You can't just optimize these constraints in isolation. For example, it is attractive to make inference more efficient. But this makes the rollouts slightly different to what a full precision model would produce, leading to very low probability tokens that dominate the gradient and collapse the model over time. Ask us how we know. Can you correct for this mismatch? Kinda, but we know you can do even better.

On the architecture level, there are no simple answers either: Making everything async sounds compelling, but introduces its own challenges: Rollouts are not fixed-length and so you will overtrain on short responses and thus easy questions. Is this unfairness an issue? Maybe.

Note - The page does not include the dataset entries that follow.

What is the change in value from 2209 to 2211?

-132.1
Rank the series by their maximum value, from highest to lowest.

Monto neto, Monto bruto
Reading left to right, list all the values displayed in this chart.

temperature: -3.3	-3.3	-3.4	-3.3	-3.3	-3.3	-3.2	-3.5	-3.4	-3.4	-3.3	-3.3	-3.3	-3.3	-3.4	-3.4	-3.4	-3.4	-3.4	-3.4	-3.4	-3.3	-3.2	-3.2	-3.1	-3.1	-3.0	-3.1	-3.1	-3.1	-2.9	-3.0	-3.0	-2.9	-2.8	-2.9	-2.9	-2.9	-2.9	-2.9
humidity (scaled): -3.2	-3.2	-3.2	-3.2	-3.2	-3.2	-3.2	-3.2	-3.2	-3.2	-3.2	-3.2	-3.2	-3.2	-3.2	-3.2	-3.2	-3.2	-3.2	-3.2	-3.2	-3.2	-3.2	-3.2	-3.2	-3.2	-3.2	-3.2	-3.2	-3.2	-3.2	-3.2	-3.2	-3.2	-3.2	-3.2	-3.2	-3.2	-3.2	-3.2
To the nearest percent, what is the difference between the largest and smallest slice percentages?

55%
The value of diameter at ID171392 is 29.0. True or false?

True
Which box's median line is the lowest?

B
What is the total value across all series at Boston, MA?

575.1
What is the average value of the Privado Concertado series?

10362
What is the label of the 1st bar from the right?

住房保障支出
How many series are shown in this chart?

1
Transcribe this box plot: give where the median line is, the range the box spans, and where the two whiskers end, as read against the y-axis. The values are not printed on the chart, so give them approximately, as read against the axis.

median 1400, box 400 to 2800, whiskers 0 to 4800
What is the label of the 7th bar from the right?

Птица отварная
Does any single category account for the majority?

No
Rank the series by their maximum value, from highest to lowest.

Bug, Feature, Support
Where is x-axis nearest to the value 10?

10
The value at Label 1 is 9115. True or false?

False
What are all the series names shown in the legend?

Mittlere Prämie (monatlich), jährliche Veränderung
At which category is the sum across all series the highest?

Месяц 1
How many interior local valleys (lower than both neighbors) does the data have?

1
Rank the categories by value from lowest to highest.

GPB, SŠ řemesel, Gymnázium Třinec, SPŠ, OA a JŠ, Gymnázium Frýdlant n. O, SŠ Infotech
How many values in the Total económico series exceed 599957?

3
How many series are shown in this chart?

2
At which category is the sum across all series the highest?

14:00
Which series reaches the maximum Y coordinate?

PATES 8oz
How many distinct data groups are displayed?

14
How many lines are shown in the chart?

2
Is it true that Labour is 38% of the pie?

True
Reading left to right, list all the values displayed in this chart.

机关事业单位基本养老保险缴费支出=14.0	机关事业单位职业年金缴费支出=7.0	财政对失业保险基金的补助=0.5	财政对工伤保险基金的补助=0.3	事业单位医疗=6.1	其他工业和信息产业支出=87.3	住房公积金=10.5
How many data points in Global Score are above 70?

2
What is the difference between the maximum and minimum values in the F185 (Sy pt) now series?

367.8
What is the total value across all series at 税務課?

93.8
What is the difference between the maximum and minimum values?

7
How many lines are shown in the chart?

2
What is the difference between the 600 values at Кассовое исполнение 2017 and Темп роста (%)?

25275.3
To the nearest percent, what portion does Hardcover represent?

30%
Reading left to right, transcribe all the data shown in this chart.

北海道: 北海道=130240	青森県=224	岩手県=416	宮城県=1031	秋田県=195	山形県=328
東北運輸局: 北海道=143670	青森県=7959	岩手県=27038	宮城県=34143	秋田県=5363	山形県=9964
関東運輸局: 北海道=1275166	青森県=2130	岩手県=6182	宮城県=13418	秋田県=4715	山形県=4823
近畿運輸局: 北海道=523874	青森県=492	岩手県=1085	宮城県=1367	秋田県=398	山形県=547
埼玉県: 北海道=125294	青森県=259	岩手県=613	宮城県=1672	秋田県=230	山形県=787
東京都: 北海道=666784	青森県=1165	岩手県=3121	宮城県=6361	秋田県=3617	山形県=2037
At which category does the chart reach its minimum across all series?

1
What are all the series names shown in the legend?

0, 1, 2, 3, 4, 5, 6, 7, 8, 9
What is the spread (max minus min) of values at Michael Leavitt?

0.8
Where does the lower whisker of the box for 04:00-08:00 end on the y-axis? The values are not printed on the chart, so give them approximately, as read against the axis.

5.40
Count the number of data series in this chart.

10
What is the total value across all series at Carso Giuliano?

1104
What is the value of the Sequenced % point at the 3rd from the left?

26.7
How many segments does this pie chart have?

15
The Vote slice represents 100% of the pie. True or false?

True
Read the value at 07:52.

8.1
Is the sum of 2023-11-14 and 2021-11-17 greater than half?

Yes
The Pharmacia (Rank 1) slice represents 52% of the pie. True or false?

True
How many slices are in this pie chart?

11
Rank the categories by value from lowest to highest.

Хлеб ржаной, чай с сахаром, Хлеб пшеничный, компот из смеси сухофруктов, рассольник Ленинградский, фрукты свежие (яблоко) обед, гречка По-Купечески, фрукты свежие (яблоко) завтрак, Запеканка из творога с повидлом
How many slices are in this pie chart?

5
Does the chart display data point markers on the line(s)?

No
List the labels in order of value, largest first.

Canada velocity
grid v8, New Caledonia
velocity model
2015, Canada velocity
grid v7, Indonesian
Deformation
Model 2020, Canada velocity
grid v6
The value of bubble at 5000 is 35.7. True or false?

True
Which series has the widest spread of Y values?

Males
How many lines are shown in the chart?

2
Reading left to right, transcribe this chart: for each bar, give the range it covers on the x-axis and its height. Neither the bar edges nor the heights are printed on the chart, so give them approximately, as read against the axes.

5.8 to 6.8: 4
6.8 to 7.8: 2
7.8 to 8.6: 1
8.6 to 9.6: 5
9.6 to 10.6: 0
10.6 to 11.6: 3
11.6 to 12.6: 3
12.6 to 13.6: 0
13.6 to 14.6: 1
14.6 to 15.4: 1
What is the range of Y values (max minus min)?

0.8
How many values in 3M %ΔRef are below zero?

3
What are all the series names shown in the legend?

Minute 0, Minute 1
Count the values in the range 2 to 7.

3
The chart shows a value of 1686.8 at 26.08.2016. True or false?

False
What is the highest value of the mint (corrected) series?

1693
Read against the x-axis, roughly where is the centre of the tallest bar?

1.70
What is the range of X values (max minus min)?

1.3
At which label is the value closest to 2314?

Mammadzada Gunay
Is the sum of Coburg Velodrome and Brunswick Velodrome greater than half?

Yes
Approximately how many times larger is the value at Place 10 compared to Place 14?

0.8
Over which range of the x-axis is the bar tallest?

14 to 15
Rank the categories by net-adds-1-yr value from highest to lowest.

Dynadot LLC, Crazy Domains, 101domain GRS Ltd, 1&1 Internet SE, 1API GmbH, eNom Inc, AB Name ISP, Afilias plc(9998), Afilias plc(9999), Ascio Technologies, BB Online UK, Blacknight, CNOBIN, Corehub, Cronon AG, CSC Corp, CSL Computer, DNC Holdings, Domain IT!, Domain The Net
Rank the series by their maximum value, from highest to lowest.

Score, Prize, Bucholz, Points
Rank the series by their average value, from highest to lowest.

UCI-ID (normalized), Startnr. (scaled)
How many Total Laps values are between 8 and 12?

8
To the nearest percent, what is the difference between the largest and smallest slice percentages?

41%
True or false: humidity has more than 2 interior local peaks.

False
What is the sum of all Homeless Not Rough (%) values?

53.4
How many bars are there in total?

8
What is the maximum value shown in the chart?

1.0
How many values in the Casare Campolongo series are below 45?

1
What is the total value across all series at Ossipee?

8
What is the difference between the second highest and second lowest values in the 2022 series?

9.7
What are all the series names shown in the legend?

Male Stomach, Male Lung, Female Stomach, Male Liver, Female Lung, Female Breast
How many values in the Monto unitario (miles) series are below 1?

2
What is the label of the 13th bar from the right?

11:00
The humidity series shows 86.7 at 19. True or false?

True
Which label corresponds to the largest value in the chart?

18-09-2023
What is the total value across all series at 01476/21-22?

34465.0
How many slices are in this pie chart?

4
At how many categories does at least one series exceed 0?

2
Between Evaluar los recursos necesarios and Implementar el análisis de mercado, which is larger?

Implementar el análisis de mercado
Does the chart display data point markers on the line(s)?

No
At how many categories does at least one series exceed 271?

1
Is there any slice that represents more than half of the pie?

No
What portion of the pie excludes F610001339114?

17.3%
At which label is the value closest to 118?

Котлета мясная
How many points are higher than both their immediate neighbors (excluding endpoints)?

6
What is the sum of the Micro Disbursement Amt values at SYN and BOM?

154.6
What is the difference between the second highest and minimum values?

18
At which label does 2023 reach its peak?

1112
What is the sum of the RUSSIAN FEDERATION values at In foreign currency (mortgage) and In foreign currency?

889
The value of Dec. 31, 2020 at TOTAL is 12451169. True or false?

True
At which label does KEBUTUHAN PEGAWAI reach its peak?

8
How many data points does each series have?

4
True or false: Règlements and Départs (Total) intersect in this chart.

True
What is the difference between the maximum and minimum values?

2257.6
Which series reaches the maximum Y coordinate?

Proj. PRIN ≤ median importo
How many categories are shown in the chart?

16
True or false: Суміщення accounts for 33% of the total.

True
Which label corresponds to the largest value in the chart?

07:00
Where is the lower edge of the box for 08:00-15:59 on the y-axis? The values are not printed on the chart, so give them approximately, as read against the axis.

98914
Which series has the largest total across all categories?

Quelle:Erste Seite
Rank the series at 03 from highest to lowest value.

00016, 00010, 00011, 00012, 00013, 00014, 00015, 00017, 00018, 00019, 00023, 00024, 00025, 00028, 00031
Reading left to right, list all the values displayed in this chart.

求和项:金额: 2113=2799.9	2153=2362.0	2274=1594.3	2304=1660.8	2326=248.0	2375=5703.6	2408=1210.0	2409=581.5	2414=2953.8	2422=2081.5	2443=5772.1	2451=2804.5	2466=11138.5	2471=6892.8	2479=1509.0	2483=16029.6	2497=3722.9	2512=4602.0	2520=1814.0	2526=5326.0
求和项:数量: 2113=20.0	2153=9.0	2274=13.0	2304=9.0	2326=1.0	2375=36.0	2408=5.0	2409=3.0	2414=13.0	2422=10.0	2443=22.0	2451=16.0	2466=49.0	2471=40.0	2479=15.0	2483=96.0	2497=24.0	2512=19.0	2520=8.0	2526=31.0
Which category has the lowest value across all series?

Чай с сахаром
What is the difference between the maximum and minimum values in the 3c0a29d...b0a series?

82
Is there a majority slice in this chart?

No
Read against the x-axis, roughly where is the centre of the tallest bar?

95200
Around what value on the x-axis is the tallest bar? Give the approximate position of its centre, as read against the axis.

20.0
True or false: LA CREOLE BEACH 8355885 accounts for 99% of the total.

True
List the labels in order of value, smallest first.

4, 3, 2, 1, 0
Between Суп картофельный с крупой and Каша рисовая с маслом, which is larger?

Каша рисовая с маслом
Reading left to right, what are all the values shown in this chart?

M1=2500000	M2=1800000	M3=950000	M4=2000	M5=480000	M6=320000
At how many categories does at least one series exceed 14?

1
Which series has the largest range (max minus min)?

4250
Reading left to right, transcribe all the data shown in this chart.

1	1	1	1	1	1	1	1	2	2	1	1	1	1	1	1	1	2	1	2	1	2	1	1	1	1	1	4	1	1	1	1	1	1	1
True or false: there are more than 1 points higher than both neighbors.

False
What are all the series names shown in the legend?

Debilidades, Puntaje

Most people expect RL post-training to consume >90% of all training compute soon. Right now, it's still the wild west. There isn't even an MFU equivalent yet! (Come help design one).

Responsibilities

  • Design post-training infrastructure that scales to thousands of GPUs.
  • Own the entire training stack: From NCCL to worker orchestration.
  • The ideal model architecture for search is very different to language modelling which means custom CUDA, etc.
  • Future: Manage an infra team that you get to help pick.

Perks

  • Extreme freedom. We have built great RL infrastructure, but know the ceiling is much higher.
  • Work on frontier methods that scale. No weird old-school AI.
  • Be part of a small but highly leveraged team. We believe great research teams don't scale beyond 15-20 people.
  • There is no playbook. See above. We value clean sheet designs.
  • Everyone on the team can code. This might change in the future of course.
  • Competitive compensation with generous early-stage equity, full medical, and vision.

Requirements

  • Not afraid of CUDA – a BSc/MSc/PhD is an indicator of this (but isn't the only one).
  • Thinks they can learn anything in 2 weeks, but isn't arrogant about it.
  • Familiar with vLLM/SGLANG/TensorRT-LLM.
  • Can reason deeply across the stack. This role will require considering tradeoffs from the chip level.
  • Proactive. Small teams win because new learnings can diffuse faster.
  • Familiar with 'You and Your Research.' Understands what it takes to do significant work.

Things you should know

  • Startup work is always intense and sometimes frustrating: The nature of working on novel ideas is that not all of them pan out. It can be that you put blood, sweat, and tears into a feature or model and it just ends up not working through no fault of your own.
  • We might publish, but cannot guarantee that we will.
  • The role is in-person only from our offices in SF and Zürich. If you do not have US work authorization, we can help with that.